In an email to Adweek, Mark Kellogg, head of product operations at Google AAP outfit Kochava, described how the latest restrictions reduce marketers’ ability to intelligently spend their ad budgets.


“The shift by Google to restrict visibility into data attribution comes at a cost to the entire ecosystem, especially to marketers,” Kellogg said. “Understanding where our data is coming from and what to do with it is crucial to helping brands grow and measure the performance of their ad spend and ultimately grow their user base.”

Dissension in the ranks, but few willing to speak up

Some assert this is a case of Google using the cloak of privacy to further its dominance of online ad spend, so much so that several sources were reluctant to voice their concerns about Google on the record.


Others worry that even further restrictions are on the horizon for mobile app marketers as iOS provider Apple likewise restricts marketers’ access to data.

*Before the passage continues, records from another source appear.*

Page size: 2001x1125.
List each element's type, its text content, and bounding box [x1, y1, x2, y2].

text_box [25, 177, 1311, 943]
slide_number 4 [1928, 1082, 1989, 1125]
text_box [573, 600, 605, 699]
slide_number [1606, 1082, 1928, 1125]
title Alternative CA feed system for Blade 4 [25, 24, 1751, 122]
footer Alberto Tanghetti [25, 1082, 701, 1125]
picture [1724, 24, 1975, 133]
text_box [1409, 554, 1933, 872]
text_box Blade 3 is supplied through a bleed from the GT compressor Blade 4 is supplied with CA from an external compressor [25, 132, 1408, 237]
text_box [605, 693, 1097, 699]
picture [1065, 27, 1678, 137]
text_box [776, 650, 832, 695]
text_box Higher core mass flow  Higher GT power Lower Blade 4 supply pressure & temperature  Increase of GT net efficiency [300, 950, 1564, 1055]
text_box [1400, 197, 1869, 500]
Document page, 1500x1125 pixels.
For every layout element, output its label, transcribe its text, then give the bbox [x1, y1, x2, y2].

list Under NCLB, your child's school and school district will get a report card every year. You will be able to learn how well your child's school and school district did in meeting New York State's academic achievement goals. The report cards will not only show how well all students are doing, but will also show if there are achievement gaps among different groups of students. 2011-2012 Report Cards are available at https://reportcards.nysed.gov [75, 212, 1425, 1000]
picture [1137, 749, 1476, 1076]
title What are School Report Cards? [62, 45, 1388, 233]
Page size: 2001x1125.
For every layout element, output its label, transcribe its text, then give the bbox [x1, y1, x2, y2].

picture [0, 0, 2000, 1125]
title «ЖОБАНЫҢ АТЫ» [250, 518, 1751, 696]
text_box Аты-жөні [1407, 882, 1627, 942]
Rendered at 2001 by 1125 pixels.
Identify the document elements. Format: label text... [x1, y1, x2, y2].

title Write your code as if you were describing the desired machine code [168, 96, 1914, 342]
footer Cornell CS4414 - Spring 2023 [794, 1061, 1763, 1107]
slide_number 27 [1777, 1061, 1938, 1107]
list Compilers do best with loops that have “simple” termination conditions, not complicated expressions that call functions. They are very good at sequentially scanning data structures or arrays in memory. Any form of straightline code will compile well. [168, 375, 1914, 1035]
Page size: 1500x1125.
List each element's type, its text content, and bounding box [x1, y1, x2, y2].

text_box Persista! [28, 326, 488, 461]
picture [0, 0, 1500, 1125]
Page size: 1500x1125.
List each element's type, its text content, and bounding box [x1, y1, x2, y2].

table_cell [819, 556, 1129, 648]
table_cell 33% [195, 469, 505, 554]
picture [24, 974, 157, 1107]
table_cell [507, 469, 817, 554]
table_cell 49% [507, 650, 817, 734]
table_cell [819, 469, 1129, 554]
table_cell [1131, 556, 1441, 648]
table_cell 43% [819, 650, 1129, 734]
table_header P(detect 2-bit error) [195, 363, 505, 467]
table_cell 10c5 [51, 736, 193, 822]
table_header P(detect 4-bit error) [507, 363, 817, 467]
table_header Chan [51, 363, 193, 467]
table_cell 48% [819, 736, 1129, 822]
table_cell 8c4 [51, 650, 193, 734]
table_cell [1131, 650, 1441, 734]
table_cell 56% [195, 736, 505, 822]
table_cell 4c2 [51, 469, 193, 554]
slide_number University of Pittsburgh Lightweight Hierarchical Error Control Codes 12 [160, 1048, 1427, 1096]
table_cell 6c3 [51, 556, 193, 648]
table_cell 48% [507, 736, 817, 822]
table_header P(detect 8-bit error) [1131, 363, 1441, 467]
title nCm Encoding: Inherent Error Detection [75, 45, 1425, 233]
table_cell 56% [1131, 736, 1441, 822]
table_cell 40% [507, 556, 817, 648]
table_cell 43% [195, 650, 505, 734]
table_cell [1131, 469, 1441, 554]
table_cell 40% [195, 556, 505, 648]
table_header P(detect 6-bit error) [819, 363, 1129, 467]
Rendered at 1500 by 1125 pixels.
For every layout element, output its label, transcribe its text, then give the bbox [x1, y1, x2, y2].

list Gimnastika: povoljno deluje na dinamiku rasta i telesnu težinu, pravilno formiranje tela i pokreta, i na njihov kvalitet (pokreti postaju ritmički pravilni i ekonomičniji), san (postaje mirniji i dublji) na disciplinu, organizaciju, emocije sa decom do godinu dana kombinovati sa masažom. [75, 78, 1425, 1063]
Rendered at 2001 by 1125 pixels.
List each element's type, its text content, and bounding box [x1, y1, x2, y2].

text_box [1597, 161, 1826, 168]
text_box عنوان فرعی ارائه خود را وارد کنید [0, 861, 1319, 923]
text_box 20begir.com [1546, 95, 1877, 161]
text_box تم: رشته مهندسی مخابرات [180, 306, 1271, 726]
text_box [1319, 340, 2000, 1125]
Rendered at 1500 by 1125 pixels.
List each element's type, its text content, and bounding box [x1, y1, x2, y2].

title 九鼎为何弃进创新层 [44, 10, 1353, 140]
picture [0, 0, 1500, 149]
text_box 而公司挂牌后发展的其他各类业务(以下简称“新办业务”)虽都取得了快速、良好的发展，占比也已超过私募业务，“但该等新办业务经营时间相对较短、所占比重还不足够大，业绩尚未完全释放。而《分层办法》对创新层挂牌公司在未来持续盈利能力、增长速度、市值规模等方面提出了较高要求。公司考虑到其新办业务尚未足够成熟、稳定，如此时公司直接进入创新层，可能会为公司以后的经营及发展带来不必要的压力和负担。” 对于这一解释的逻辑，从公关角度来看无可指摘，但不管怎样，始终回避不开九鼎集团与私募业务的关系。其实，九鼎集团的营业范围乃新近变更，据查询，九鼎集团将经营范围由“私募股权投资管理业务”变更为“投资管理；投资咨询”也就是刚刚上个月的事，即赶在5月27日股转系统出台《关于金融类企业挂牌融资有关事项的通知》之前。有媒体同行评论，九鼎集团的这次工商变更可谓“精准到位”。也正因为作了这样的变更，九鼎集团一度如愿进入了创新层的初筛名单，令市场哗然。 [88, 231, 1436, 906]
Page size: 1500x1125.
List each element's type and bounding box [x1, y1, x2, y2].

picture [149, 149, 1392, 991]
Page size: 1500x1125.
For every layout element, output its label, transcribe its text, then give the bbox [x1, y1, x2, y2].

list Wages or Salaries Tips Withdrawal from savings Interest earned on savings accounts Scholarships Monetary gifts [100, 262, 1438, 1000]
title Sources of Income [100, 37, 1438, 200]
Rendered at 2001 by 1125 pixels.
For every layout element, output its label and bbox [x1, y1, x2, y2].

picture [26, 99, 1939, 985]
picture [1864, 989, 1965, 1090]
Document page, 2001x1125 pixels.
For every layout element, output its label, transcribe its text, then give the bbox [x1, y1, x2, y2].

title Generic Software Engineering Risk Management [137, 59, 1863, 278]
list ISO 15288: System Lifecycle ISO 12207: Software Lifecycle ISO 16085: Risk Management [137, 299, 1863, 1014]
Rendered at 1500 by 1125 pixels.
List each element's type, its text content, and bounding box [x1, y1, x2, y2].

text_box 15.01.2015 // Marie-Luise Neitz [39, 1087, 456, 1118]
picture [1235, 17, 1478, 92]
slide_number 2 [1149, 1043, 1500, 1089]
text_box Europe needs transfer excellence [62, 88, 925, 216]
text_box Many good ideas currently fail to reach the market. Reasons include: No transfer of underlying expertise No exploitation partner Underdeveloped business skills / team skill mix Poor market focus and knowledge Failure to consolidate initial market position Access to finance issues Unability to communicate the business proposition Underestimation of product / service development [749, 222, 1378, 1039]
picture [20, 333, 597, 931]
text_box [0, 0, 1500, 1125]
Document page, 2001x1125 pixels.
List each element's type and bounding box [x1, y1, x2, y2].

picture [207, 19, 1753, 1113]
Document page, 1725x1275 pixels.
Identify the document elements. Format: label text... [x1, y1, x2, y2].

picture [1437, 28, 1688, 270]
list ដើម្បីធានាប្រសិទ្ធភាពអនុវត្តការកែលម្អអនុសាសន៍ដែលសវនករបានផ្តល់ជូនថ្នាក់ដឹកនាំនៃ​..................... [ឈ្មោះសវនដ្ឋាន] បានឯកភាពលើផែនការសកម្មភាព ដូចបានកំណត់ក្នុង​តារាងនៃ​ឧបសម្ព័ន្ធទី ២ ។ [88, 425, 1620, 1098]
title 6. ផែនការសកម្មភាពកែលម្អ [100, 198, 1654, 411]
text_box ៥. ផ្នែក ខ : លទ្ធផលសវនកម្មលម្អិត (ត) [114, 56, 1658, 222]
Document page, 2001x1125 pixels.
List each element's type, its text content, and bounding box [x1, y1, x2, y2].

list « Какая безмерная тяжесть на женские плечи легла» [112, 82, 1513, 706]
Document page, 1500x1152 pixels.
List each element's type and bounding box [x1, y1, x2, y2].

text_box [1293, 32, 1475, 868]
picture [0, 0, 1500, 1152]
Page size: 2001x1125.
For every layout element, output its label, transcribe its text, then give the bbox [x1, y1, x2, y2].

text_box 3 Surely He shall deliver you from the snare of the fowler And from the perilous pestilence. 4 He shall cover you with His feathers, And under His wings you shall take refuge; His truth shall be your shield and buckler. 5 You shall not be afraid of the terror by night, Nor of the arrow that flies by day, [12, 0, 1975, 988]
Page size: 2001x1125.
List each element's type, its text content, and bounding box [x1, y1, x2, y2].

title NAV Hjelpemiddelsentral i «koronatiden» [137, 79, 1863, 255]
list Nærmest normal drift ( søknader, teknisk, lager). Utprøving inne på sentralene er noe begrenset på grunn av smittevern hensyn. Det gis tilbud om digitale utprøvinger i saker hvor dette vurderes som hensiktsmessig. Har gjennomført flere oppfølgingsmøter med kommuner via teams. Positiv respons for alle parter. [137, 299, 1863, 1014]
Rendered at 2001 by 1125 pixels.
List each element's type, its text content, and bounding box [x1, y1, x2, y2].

In a joint statement issued last week after Google announced its policy on third-party cookies, the 4A’s and the ANA expressed “disappointment” at Google’s “unilateral” approach to making major policy decisions. A spokesman for the two bodies declined to comment on Google’s latest move.


One senior executive from a performance-based mobile agency, who requested anonymity given the negotiation power of Google as an ad inventory supplier, told Adweek the latest measures are likely to affect brand spend, more so than outfits that pay per outcome.


Meanwhile, Matt Barash, head of strategy and business development at AdColony, told Adweek such developments will affect performance advertisers by prompting them to find “new creative strategies.”


“It won’t dissolve the entire attribution funnel, but it could prompt, near term, some consolidation across AAP partners as digital becomes more bifurcated,” Barash said.

Prompted by privacy?

Google has in the past asserted that user privacy is the core reason it has adopted machine learning to measure the effectiveness of advertising, though advertisers have been adamant in their continued calls for third-party verification.


There were 12.3 billion app downloads in the U.S. in 2019, according to research from App Annie. Marketers in finance, gaming, retail, streaming and social media are the ones that make the most use of mobile apps.


Meanwhile, AppsFlyer—an AAP that announced earlier this week $210 million in Series D funding, valuing the company at $1.6 billion—forecasts that total mobile app install ad spend will top $64 billion this year.


Specifically, marketers in North America are forecast to spend almost $13 billion to bolster their app install rates. “While both the ad spend and install growth rates maintain the same ratio through 2020, marketers will have to be increasingly efficient in their marketing efforts amid rising media costs,” according to AppsFlyer.


Editor’s note: This story has been updated with a statement from Google.